The delayed enrollment penalty for missing the initial enrollment period is an additional 10% tacked onto the monthly premium for Part B for every 12 full months the individual was eligible to enroll in Medicare Part B but did not. Miss the deadline by two full years and the penalty increases to 20%. Miss by three full years and 30% is added to the premium. The higher premiums continue for as long as the individual is enrolled in Medicare Part B.
It’s best not to wait until the last minute to sign up because Medicare coverage is increasingly complex and the financial impact of having insufficient coverage can be considerable. Only during the initial enrollment period or special enrollment period can new retirees choose a supplemental Medigap plan without medical underwriting. These plans are health insurance policies that offer standardized benefits that work with original Medicare (not a Medicare Advantage Plan).
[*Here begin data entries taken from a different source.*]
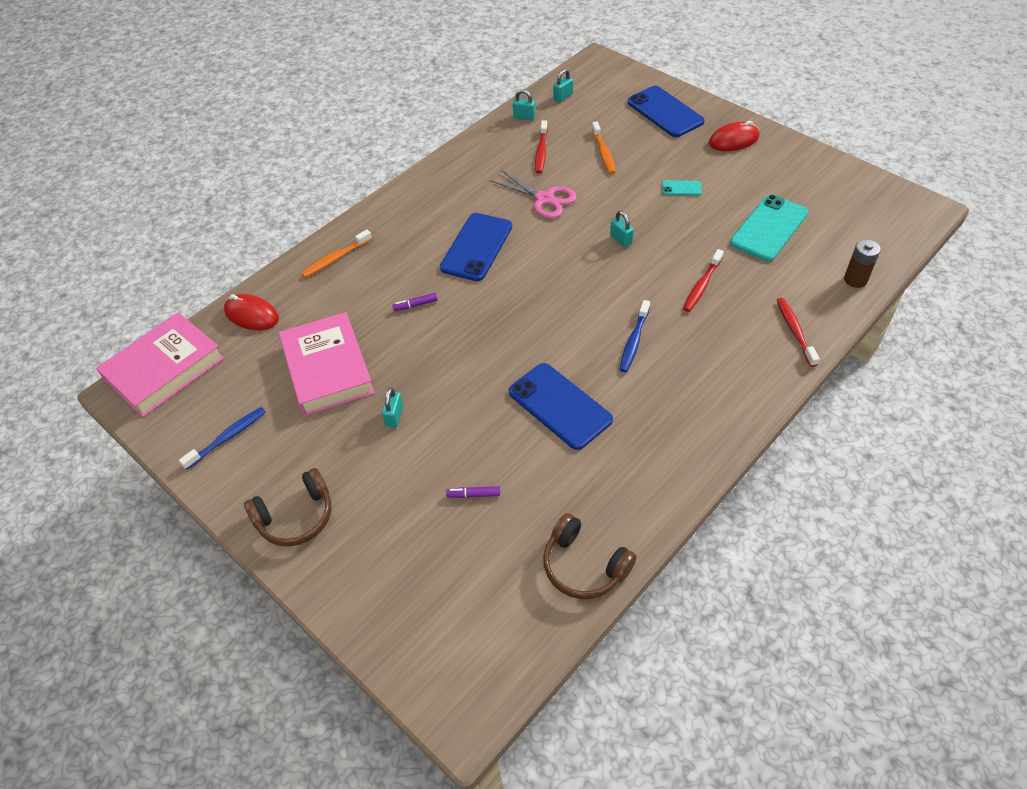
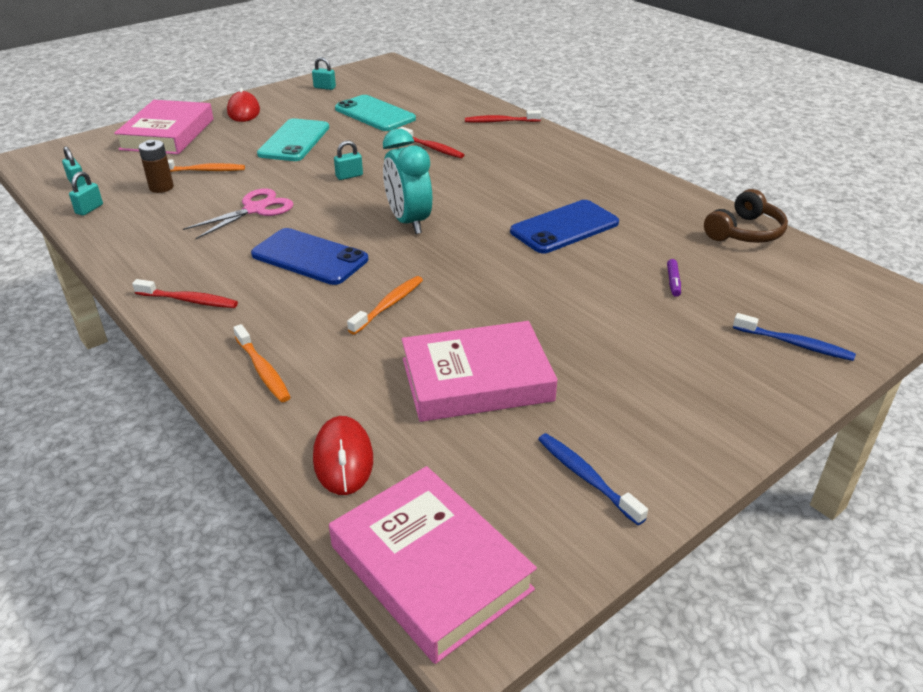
camera: 85 degrees left, 15 degrees down
red mouse [224,294,279,330] -> red mouse turned 45 degrees counterclockwise [313,416,373,495]
brown headphones [244,468,331,547] -> none
turquoise padlock [382,387,403,428] -> turquoise padlock moved to [312,57,336,90]
purple marker [392,293,438,311] -> orange toothbrush [347,276,423,335]
red toothbrush [535,120,548,174] -> red toothbrush moved to [132,279,238,308]
blue toothbrush [620,300,650,372] -> blue toothbrush moved to [733,313,856,361]
blue phone [627,86,705,137] -> pink book [114,100,213,154]
turquoise phone [662,180,702,196] -> turquoise phone [257,118,329,161], size x2.18
brown battery [844,240,881,288] -> brown battery moved to [138,140,174,193]
none -> turquoise clock [383,129,432,234]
Medicare has four parts. Part A covers hospitalization and is free for most people. Part B covers outpatient services and doctors’ fees. In 2018, the monthly premium for Part B was $134 for most enrollees, rising to $135.50 in 2019. Higher-income retirees, i.e. individuals with modified adjusted gross incomes above $85,000 and married couples with joint incomes of more than $170,000, pay more. Medicare Part D covers prescription drugs and is also subject to high-income surcharges. Medicare Part C is a less expensive all-inclusive plan, also known as Medicare Advantage, which may offer additional benefits not provided by original Medicare, such as dental and vision care, and often includes prescription drug coverage.
Medigap plans pay part or all of certain costs, such as deductibles, coinsurance and copayments. Where you live will influence which of up to 10 different Medigap policies you will have to choose from: A, B, C, D, F, G, K, L, M and N, with Massachusetts, Minnesota and Wisconsin offering policies under different names.
Because unanticipated medical costs are one of the greatest risks individuals face in retirement, it’s not unreasonable to start researching your options and costs when you turn 64, rather than waiting until you are eligible to enroll. Make certain your present doctor accepts Medicare if you wish to continue with the provider, or research alternative health providers, particularly if you are considering the lower cost Medicare Advantage Plan.
There’s a lot more to retiring than kicking off your shoes and relaxing. You have work to do before you can take it easy!